While Pope Francis made no direct reference to the Rohingya people, the BBC-News editorialized that "the Pope's speech was a strong defense of ethnic rights."
The head of the Catholic Church proclaimed: "The future of Myanmar must be peace, a peace based on respect for the dignity and rights of each member of society, respect for each ethnic group and its identity, respect for the rule of law, and respect for a democratic order that enables each individual and every group - none excluded - to offer its legitimate contribution to the common good," the BBC-News reported.
Pope Francis, who is in Myanmar until he travels to Bangladesh on Thursday as the first Pope to visit the mostly Muslim nation since 1986, has used the term Rohingya before, but Myanmar's Catholic Church had asked him not to repeat the term during his visit to avoid any difficulties for local Catholics in the mostly Buddhist Myanmar.

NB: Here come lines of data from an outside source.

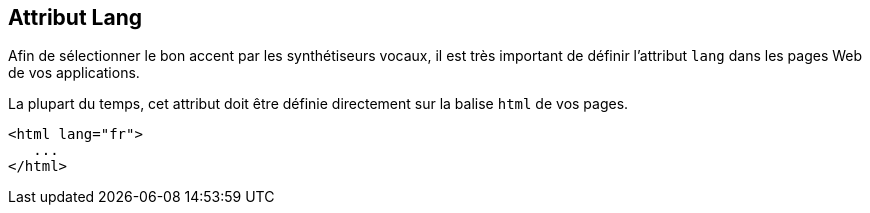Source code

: == Attribut Lang

Afin de sélectionner le bon accent par les synthétiseurs vocaux, il est très important de définir l'attribut `lang` dans les pages Web de vos applications. 

La plupart du temps, cet attribut doit être définie directement sur la balise `html` de vos pages. 

[source, html]
----
<html lang="fr">
   ...
</html>
----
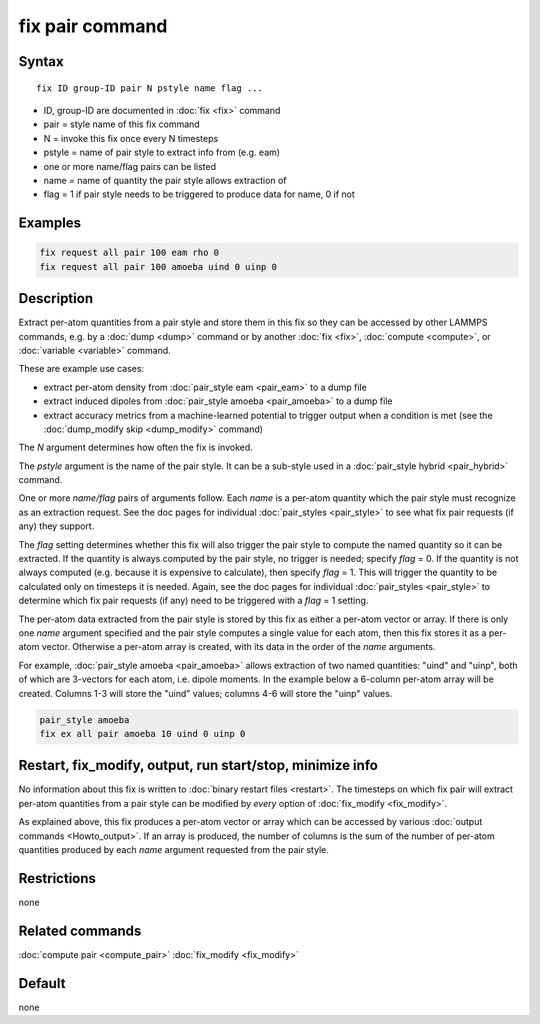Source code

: .. index:: fix pair

fix pair command
=======================

Syntax
""""""

.. parsed-literal::

   fix ID group-ID pair N pstyle name flag ...

* ID, group-ID are documented in :doc:`fix <fix>` command
* pair = style name of this fix command
* N = invoke this fix once every N timesteps
* pstyle = name of pair style to extract info from (e.g. eam)
* one or more name/flag pairs can be listed
* name = name of quantity the pair style allows extraction of
* flag = 1 if pair style needs to be triggered to produce data for name, 0 if not

Examples
""""""""

.. code-block:: LAMMPS

   fix request all pair 100 eam rho 0
   fix request all pair 100 amoeba uind 0 uinp 0


Description
"""""""""""

.. versionadded:: 15Sep2022

Extract per-atom quantities from a pair style and store them in this
fix so they can be accessed by other LAMMPS commands, e.g. by a
:doc:`dump <dump>` command or by another :doc:`fix <fix>`,
:doc:`compute <compute>`, or :doc:`variable <variable>` command.

These are example use cases:

* extract per-atom density from :doc:`pair_style eam <pair_eam>` to a dump file
* extract induced dipoles from :doc:`pair_style amoeba <pair_amoeba>` to a dump file
* extract accuracy metrics from a machine-learned potential to trigger output when
  a condition is met (see the :doc:`dump_modify skip <dump_modify>` command)

The *N* argument determines how often the fix is invoked.

The *pstyle* argument is the name of the pair style.  It can be a
sub-style used in a :doc:`pair_style hybrid <pair_hybrid>` command.

One or more *name/flag* pairs of arguments follow.  Each *name* is a
per-atom quantity which the pair style must recognize as an extraction
request.  See the doc pages for individual :doc:`pair_styles
<pair_style>` to see what fix pair requests (if any) they support.

The *flag* setting determines whether this fix will also trigger the
pair style to compute the named quantity so it can be extracted.  If the
quantity is always computed by the pair style, no trigger is needed;
specify *flag* = 0.  If the quantity is not always computed
(e.g. because it is expensive to calculate), then specify *flag* = 1.
This will trigger the quantity to be calculated only on timesteps it is
needed.  Again, see the doc pages for individual :doc:`pair_styles
<pair_style>` to determine which fix pair requests (if any) need to be
triggered with a *flag* = 1 setting.

The per-atom data extracted from the pair style is stored by this fix
as either a per-atom vector or array.  If there is only one *name*
argument specified and the pair style computes a single value for each
atom, then this fix stores it as a per-atom vector.  Otherwise a
per-atom array is created, with its data in the order of the *name*
arguments.

For example, :doc:`pair_style amoeba <pair_amoeba>` allows extraction of
two named quantities: "uind" and "uinp", both of which are 3-vectors for
each atom, i.e. dipole moments. In the example below a 6-column per-atom
array will be created.  Columns 1-3 will store the "uind" values;
columns 4-6 will store the "uinp" values.

.. code-block:: LAMMPS

   pair_style amoeba
   fix ex all pair amoeba 10 uind 0 uinp 0

Restart, fix_modify, output, run start/stop, minimize info
"""""""""""""""""""""""""""""""""""""""""""""""""""""""""""

No information about this fix is written to :doc:`binary restart files
<restart>`.
The timesteps on which fix pair will extract per-atom quantities from a pair
style can be modified by *every* option of :doc:`fix_modify <fix_modify>`.

As explained above, this fix produces a per-atom vector or array which
can be accessed by various :doc:`output commands <Howto_output>`.  If
an array is produced, the number of columns is the sum of the number
of per-atom quantities produced by each *name* argument requested from
the pair style.

Restrictions
""""""""""""
none

Related commands
""""""""""""""""

:doc:`compute pair <compute_pair>`
:doc:`fix_modify <fix_modify>`

Default
"""""""

none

"Religious differences, " Pope Francis said, "need not be a source of division and distrust, but rather a force for unity, forgiveness, tolerance and wise nation-building, " the BBC-News reported.
However, Pope Francis's refrain from using the name Rohingya in his speech, clearly underscores the uphill battle the persecuted Rohingya people face toward social and national recognition within Myanmar.
Moreover, the Pope's refrain from directly naming the Rohingya people, is an indication and a demonstration of the limited actions that others could do to help the meek and weak.
Therefore, those meek, weak, persecuted and excluded, ought now to grab their own destinies into their hands and drag them into reality because leaning on others could prolong the victimization process for justice, thus signifying a deferment of rights to an identity, rights to a nationality and the rights to basis human principles.